Amit_Bhutani@Dell.com
2003-Mar-13 19:40 UTC
[Samba] "Oplock" error messages with samba on Linux
TEST:
====SAMBA STRESS OVER GIGABIT NETWORK: This is a simple
Read/Write/Compare/Delete kind of test over the network via Samba. Multiple
clients with multiple threads try to read/write/compare/delete(in a loop) a
finite sized file (64K block size) over samba for a prolonged period of time
in an effort to stress test the server.
SERVER SIDE CONFIG:
==================ARCH: x86
OS: RHL AS 2.1
KERNEL: 2.4.9-e.3smp
SAMBA: 2.2.7-1.21as.i386.rpm (also tried RH AS2.1 stock version:
2.2.1a-4.i386.rpm)
NIC: 2 ONBOARD GIG BCM5703(COPPER)ON A STATIC GEC TRUNK
RAM: 512 MB
CPU: Dual 2.66GHz CPU with HT ON (tried several different speed CPU's: 2.2,
2.4, 3.06 etc)
SWAP: 2 GB
SCSI/RAID: Able to reproduce this on SCSI as well as RAID 0 (not tried other
RAID configs)
CLIENT SIDE CONFIG:
==================SAMBA CLIENTS: Windows only (tried both NT4 and W2K). Please
note that there
are *no* Linux clients trying to access the samba share. The clients are all
Windows and are all installed from one common image.
DESCRIPTION OF FAILURES:
=======================The Stress Test Controller starts to show some
Read/Write/Compare failures
anywhere from a 30 mins up to a 24 hour period into the test. These failures
continue to occur and eventually the server "locks up". Tried to
enable
"nmi_watchdog" with serial console. No OOPS capture yet. I also tried
raising the samba debug level (went up to 3) , printk level raised to "7 4
1
7", SysRq enabled etc. None of the information I have captured so far gives
me any definite theory on why this is happening. What I do notice is that in
almost all the failures, the samba logs have references to "oplocks".
Any
body has any ideas why this could be happening ? Any ideas for what I can do
further to troubleshoot. I have tried various other things that I have not
posted with this message to try and keep this post readable. Posted below
are a sample smbd.log, <samba_client_name>.log and my smb.conf file from
one
of the recent failures. Any suggestions would be helpful.
/var/log/smbd.log:
=================[2003/03/12 04:02:03, 0] smbd/server.c:open_sockets(238)
Got SIGHUP
/var/log/samba/samba_client1.log:
================================[2003/03/11 10:04:07, 0]

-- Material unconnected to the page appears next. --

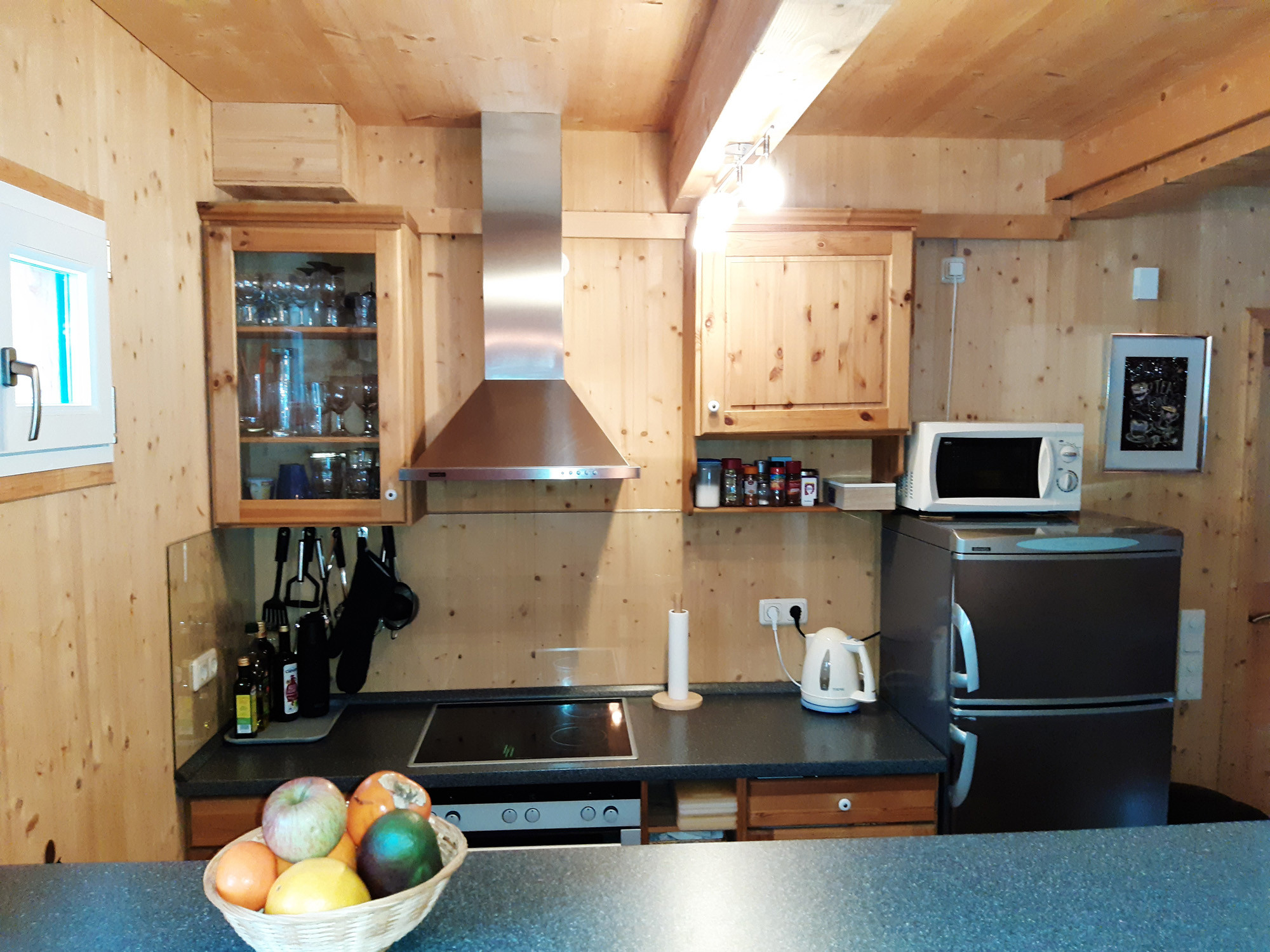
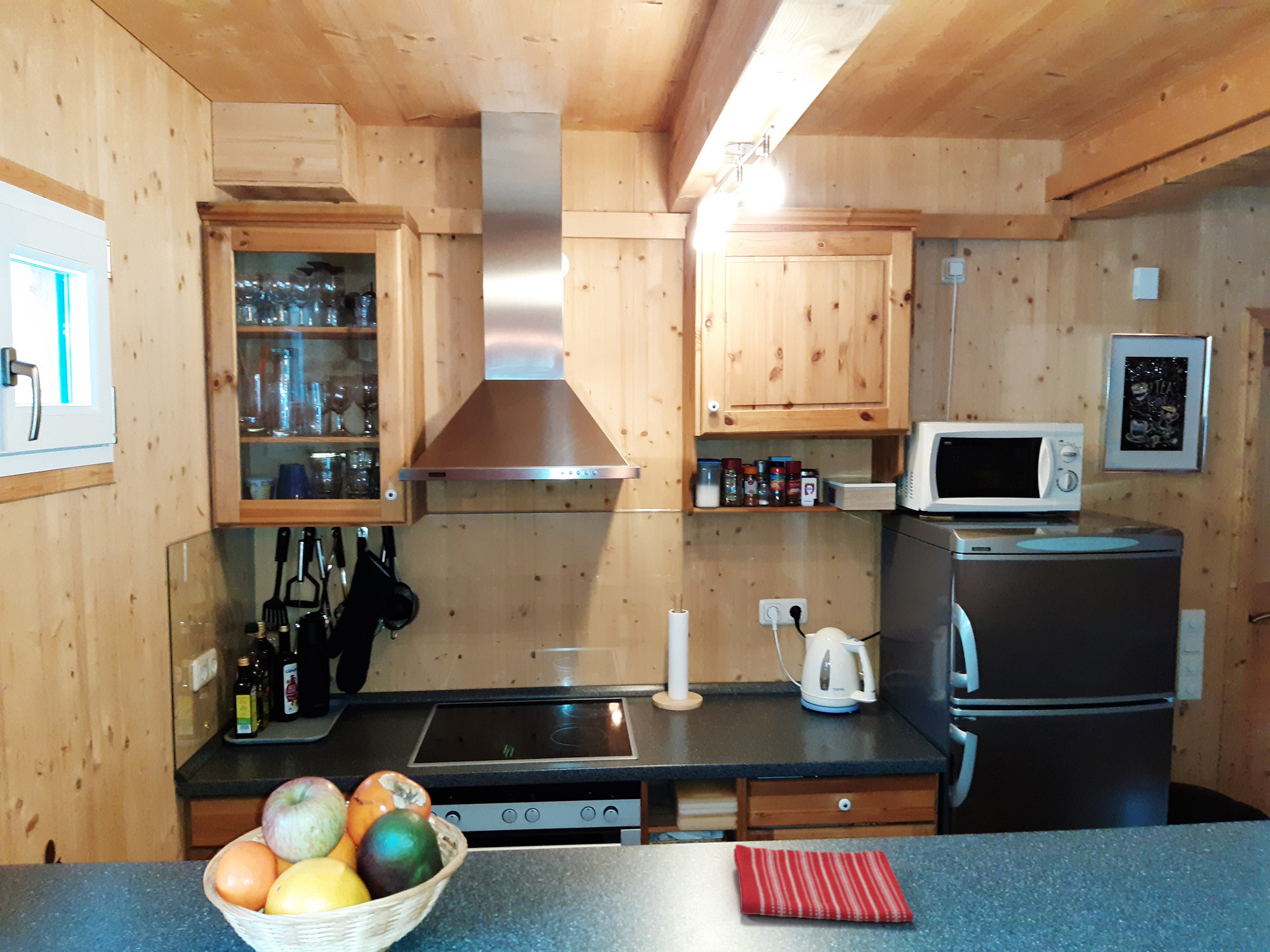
+ dish towel [733,843,914,923]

passdb/pdb_smbpasswd.c:pdb_getsampwnam(1369)
unable to open passdb database.
[2003/03/12 03:33:49, 0] smbd/oplock.c:oplock_break(790)
oplock_break: end of file from client
oplock_break failed for file ZEUS05/ZEUS05_0.dat (dev = 811, inode 131074,
file_id = 5907).
[2003/03/12 03:33:49, 0] smbd/oplock.c:oplock_break(878)
oplock_break: client failure in break - shutting down this smbd.
[2003/03/12 03:34:15, 0] smbd/oplock.c:request_oplock_break(1008)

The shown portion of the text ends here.